Work order: For the listing that follows, report how many lines contain the word "JSON", giving the number and no other text.

Dataset entries:
--------------------------------------------------

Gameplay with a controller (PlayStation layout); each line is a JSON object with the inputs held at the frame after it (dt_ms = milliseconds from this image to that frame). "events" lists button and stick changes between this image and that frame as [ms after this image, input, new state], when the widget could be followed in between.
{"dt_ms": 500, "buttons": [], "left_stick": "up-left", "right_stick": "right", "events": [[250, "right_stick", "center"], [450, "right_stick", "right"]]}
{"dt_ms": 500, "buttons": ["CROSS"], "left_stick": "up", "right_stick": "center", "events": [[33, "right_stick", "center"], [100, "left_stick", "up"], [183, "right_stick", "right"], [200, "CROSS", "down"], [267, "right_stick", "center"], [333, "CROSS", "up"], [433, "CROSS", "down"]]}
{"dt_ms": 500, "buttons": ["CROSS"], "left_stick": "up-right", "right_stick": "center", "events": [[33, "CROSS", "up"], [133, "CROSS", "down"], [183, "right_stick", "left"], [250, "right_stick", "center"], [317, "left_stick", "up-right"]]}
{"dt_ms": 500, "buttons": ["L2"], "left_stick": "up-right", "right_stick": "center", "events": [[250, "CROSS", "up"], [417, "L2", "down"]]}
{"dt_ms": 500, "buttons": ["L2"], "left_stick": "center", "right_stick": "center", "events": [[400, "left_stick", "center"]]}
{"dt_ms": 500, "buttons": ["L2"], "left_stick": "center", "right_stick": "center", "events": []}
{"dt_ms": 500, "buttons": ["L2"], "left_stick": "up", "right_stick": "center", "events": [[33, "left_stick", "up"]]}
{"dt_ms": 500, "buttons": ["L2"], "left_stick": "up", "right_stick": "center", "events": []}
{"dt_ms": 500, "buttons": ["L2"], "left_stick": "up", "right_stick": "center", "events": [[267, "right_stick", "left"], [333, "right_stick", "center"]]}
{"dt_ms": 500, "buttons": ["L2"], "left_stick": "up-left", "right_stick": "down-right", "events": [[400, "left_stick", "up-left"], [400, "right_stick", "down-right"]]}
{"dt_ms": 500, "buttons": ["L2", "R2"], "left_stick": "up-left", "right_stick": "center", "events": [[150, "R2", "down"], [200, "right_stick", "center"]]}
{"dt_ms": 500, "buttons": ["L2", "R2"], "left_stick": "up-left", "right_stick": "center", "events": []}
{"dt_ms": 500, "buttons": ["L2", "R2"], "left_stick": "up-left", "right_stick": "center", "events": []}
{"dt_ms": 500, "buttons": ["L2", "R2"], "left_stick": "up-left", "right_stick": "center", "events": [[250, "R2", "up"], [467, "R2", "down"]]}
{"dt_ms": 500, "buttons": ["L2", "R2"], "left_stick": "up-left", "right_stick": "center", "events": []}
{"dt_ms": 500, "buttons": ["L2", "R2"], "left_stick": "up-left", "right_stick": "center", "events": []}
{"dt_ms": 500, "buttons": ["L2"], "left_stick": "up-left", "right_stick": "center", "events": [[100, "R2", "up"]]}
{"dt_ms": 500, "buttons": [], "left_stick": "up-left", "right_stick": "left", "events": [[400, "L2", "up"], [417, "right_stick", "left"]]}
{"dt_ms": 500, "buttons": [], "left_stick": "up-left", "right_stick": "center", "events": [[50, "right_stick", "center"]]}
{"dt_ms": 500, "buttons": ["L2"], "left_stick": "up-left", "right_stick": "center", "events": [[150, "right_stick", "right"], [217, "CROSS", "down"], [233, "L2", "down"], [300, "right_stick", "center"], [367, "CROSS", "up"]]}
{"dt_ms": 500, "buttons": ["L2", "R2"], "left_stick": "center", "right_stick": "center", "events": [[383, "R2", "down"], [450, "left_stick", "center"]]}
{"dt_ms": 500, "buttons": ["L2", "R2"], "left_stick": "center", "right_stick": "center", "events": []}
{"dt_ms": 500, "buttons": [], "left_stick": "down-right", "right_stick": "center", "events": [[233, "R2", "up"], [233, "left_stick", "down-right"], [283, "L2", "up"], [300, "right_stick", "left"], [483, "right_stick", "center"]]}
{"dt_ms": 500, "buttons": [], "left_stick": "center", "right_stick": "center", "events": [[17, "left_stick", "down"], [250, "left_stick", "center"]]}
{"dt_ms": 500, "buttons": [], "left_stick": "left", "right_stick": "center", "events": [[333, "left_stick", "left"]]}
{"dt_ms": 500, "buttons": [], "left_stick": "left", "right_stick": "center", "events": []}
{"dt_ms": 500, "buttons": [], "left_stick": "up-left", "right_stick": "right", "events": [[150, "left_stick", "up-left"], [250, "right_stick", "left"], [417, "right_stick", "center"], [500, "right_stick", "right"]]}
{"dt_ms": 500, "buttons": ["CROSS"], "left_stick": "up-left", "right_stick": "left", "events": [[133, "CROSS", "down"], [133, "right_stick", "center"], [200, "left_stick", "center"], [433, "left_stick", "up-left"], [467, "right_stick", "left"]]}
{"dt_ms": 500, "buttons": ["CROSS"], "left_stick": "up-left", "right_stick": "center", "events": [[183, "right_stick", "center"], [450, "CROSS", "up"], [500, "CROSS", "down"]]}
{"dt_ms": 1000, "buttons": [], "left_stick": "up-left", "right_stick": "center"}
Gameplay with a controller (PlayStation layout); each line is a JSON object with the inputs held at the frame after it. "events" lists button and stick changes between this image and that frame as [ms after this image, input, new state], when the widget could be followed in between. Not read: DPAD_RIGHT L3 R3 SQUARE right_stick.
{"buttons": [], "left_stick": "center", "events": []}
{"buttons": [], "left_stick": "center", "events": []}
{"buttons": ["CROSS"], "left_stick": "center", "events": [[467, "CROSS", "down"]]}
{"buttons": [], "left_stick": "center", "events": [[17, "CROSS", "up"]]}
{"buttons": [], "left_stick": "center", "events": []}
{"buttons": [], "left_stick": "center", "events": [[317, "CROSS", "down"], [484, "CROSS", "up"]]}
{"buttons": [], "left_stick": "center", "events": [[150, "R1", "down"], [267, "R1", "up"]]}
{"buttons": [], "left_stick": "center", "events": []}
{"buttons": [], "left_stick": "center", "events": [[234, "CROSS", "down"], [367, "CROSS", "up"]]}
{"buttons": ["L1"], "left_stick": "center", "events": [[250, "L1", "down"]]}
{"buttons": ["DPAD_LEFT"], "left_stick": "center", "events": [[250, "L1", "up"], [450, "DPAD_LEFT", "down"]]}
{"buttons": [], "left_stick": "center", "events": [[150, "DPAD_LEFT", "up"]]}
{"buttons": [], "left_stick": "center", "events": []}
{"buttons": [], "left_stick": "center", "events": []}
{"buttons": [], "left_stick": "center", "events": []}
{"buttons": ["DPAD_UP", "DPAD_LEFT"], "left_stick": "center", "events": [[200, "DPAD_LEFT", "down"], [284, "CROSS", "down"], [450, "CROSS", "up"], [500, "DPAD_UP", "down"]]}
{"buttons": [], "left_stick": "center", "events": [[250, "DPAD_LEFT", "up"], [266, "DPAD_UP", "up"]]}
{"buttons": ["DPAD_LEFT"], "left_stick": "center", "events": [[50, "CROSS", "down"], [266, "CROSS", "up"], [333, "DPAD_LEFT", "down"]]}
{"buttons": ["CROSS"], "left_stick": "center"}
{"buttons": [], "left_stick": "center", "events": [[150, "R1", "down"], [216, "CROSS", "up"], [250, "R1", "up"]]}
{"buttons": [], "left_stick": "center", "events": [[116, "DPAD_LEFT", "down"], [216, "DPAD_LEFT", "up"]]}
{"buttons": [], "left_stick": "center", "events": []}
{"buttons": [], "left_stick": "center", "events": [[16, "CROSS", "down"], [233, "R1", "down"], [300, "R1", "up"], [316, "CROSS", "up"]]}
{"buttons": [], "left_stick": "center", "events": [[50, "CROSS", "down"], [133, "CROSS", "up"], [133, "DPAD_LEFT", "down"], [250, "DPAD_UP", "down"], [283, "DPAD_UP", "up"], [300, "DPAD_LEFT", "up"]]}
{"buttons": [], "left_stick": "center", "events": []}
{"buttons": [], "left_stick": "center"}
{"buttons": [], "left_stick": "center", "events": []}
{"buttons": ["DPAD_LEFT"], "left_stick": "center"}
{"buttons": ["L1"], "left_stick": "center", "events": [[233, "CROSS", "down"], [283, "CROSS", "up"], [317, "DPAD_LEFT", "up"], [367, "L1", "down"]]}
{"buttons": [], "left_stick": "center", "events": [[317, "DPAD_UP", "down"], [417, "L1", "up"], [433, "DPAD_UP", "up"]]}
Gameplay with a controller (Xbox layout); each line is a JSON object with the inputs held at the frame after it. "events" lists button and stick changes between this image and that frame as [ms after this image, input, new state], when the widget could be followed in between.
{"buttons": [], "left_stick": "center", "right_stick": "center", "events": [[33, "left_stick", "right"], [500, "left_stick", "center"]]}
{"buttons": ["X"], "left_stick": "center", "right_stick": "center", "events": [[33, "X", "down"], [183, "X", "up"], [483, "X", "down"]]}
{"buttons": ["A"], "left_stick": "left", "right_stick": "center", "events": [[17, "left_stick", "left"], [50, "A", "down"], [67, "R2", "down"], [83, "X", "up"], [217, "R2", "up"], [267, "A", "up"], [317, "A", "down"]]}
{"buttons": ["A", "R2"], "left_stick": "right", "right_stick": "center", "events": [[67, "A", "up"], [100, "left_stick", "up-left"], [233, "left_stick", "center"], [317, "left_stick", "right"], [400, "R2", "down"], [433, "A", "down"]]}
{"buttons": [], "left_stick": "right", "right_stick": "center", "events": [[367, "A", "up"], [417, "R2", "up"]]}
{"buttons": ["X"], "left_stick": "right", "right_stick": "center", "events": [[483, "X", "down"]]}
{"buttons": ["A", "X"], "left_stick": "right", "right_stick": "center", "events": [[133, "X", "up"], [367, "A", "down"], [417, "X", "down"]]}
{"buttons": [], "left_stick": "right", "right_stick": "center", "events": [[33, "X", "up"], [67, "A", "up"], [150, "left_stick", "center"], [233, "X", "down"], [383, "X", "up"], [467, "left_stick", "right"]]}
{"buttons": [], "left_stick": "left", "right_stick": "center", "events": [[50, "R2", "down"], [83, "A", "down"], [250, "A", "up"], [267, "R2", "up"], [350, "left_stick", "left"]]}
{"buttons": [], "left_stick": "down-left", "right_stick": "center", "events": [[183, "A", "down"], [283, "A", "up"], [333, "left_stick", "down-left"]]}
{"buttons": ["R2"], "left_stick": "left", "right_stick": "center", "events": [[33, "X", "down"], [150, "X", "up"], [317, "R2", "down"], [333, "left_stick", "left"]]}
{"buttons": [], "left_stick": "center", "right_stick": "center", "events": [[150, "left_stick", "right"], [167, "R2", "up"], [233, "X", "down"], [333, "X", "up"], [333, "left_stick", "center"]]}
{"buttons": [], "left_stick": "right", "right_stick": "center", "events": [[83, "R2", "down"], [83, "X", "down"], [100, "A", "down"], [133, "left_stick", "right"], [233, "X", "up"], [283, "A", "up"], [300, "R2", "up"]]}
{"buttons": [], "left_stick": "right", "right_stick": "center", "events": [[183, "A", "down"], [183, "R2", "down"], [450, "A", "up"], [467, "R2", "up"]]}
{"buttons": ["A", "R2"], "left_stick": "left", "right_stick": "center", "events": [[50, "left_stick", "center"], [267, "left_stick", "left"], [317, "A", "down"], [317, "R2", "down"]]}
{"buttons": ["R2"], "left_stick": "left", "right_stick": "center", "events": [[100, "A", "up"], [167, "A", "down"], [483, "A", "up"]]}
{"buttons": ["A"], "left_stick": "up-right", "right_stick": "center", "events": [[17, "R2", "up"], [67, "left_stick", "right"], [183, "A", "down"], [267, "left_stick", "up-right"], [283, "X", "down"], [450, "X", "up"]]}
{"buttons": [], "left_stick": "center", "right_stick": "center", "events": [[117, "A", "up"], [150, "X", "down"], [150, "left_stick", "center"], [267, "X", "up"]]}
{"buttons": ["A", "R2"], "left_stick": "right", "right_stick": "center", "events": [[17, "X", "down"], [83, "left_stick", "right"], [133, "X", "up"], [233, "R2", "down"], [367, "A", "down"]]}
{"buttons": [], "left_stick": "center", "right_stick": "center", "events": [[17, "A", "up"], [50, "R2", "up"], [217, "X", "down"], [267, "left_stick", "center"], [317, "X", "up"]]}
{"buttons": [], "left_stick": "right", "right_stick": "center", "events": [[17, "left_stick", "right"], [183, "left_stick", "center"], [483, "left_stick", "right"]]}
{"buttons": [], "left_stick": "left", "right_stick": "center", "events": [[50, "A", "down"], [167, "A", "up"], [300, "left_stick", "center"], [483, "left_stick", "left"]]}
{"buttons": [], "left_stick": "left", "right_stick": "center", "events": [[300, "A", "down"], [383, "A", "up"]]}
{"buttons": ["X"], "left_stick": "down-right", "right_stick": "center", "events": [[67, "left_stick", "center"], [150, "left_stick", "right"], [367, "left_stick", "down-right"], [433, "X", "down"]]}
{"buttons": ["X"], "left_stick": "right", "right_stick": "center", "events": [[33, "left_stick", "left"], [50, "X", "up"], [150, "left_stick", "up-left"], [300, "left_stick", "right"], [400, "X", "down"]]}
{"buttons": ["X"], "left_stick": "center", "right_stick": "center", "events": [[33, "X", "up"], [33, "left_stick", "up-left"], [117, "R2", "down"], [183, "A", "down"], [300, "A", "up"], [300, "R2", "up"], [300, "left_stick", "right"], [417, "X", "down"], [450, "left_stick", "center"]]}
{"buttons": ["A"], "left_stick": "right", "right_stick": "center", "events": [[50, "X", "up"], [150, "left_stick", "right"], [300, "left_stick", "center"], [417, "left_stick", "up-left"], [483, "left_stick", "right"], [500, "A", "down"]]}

--------------------------------------------------

Written solution: 3